Explained: Why coal blocks allotted to PSUs face delay
In what will not augur well for the country’s precarious power situation, as many as half the coal blocks awarded to public sector power enterprises have been facing delays, even seven years after they were sanctioned the blocks.
According to a report by the IANS, seven out of the total 16 coal blocks issued to state-owned power sector entities, or PSUs, are yet to start or have just started production, even more than seven years after their allotment.
Which PSUs were issued these coal blocks?
Seven out of the total 16 coal blocks issued to state-owned power sector entities or PSUs like NTPC, Damodar Valley Corporation (DVC), Neyveli Lignite Corporation (NLC), Tehri Hydro Development Corp and Patratu Vidyut Utpadan Nigam Ltd (PVUNL - a joint venture between NTPC and JBVNL) are yet to start or have just started production, the report said.

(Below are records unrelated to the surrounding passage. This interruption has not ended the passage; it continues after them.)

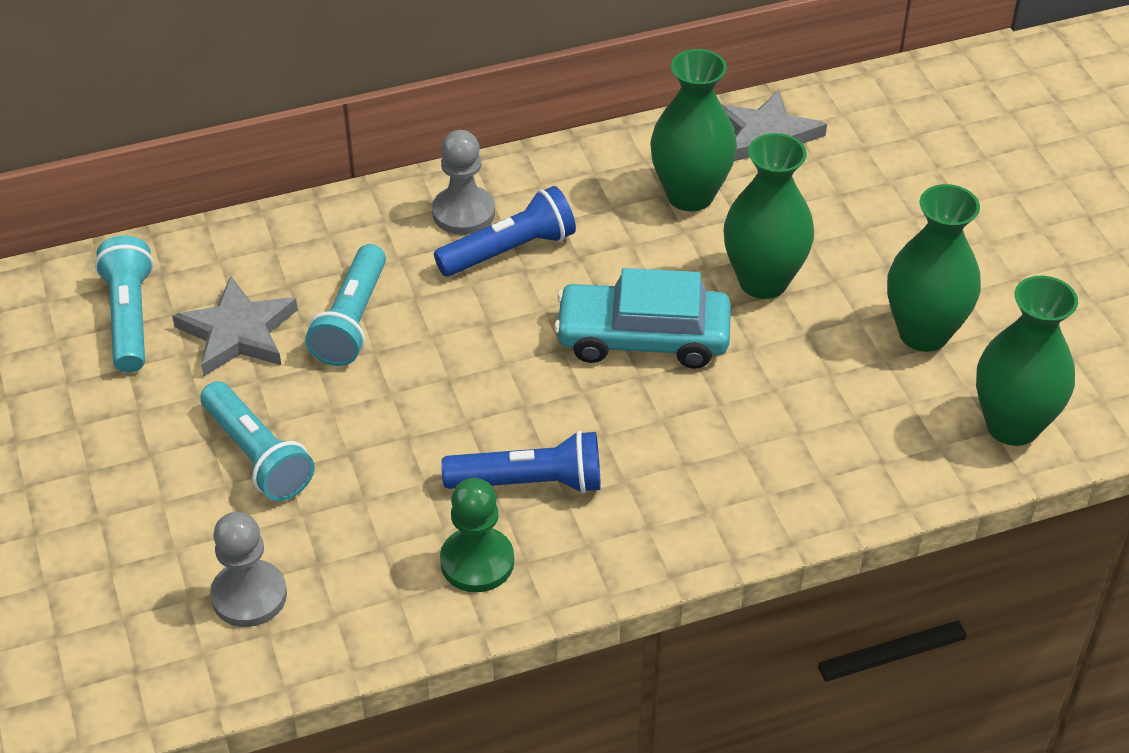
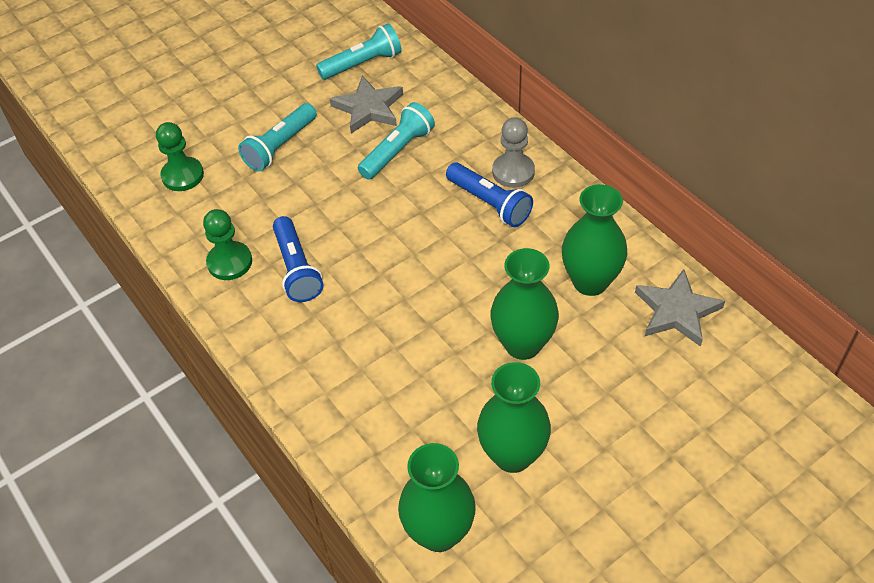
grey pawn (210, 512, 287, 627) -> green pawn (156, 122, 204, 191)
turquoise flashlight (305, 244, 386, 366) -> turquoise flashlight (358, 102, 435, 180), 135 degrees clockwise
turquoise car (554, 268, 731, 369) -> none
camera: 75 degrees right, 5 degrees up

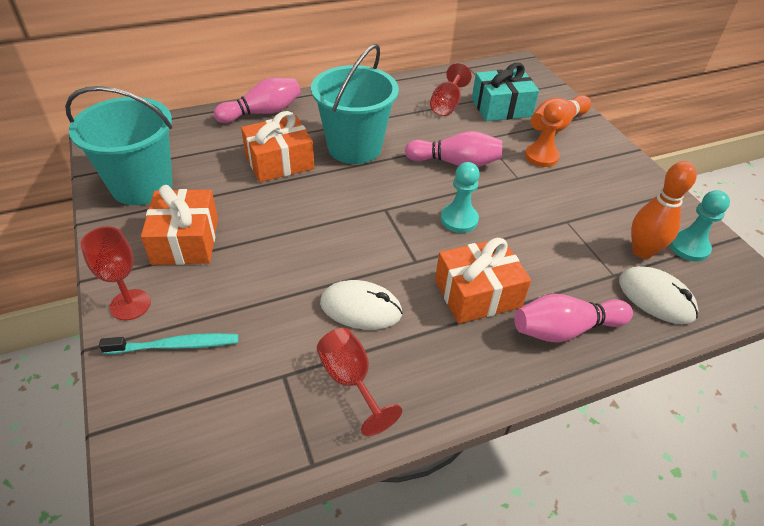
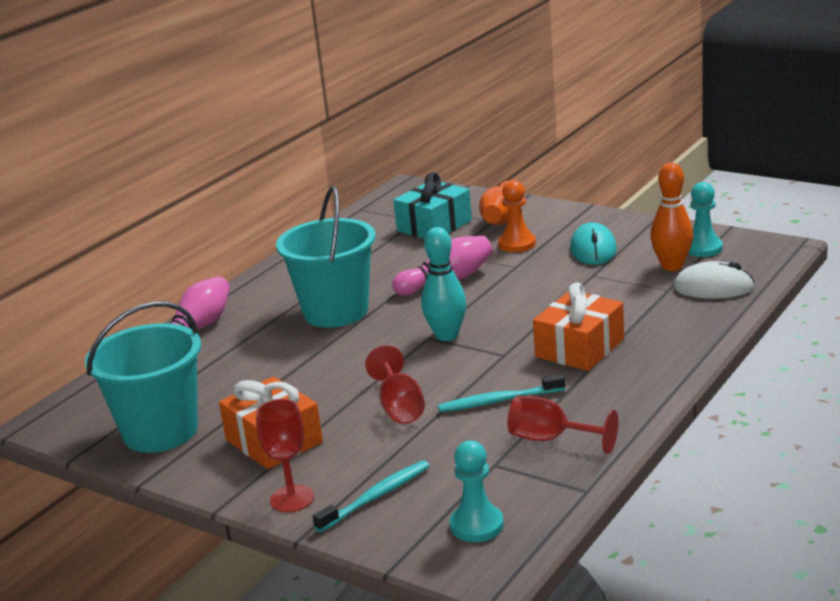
orange gift (241, 111, 314, 182) -> none
white mouse (320, 280, 403, 330) -> turquoise toothbrush (438, 374, 565, 412)
red goblet (430, 63, 472, 116) -> red goblet (365, 345, 425, 424), shifted
turquoise pawn (441, 162, 480, 233) -> turquoise pawn (450, 441, 504, 542), shifted
pink bowling pin (514, 294, 633, 343) -> none
none -> turquoise bowling pin (421, 227, 466, 341)
none -> turquoise mouse (570, 222, 617, 265)
camera: 30 degrees left, 20 degrees down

This is despite the fact that coal blocks were allotted to these power sector PSUs back in March 2015 to fulfil their shortage of dry fuel, as India's largest coal producer, Coal India Ltd (CIL), on its own, could not completely meet their requirements.
But what are the reasons for delay?
Reasons like delay in land acquisition, environment and forest clearances, non-availability of land records as well as law and order issues are the main reasons behind lack of work in these coal blocks.
Of the original 16 coal blocks allotted to these entities, only five have reached production stage, while three have been marked for surrender and one was surrendered last month. In the remaining seven blocks, work on coal excavation is yet to begin or has just begun.
What is the detailed status on each of the delayed blocks?
Out of these seven reserves, four blocks belong to NTPC and PVUNL (NTPC's joint venture with the Jharkhand Bijli Vitran Nigam Ltd or JBVNL) while the other three coal reserves belong to the DVC, the NLC, and the THDC.
The DVC had two blocks, out of which it surrendered Khagra Joydev coal block situated in West Bengal last month, as land acquisition could not be done.
As far as the status of these seven blocks is concerned, Power Ministry sources said that production work in NTPC's Chatti Bariatu coal block in Jharkhand has only begun in April, while its Kerandari block (Jharkhand) is expected to become operational by the end of this fiscal.
However its third reserve Banhardih (also in Jharkhand and owned by its joint venture PVUNL) is likely to become operational only by 2024-25, as both forest and environmental clearances are awaited.
The NTPC's fourth coal block Badam (yet again in Jharkhand) will begin work in 2023-24 as transfer of mining lease as well as stage two of forest clearance is awaited.
The DVC's Tubed coal block is also expected to begin operation by end of this financial year, sources informed, as its forest clearance is expected shortly.
The NLC's Pachwara South coal reserve in Jharkhand is expected to start production work next year in 2023-24 as environmental and forest clearances are awaited.
The THDC's Amelia block in West Bengal is likely to begin work during this fiscal itself as appointment of mine developer and operator is underway.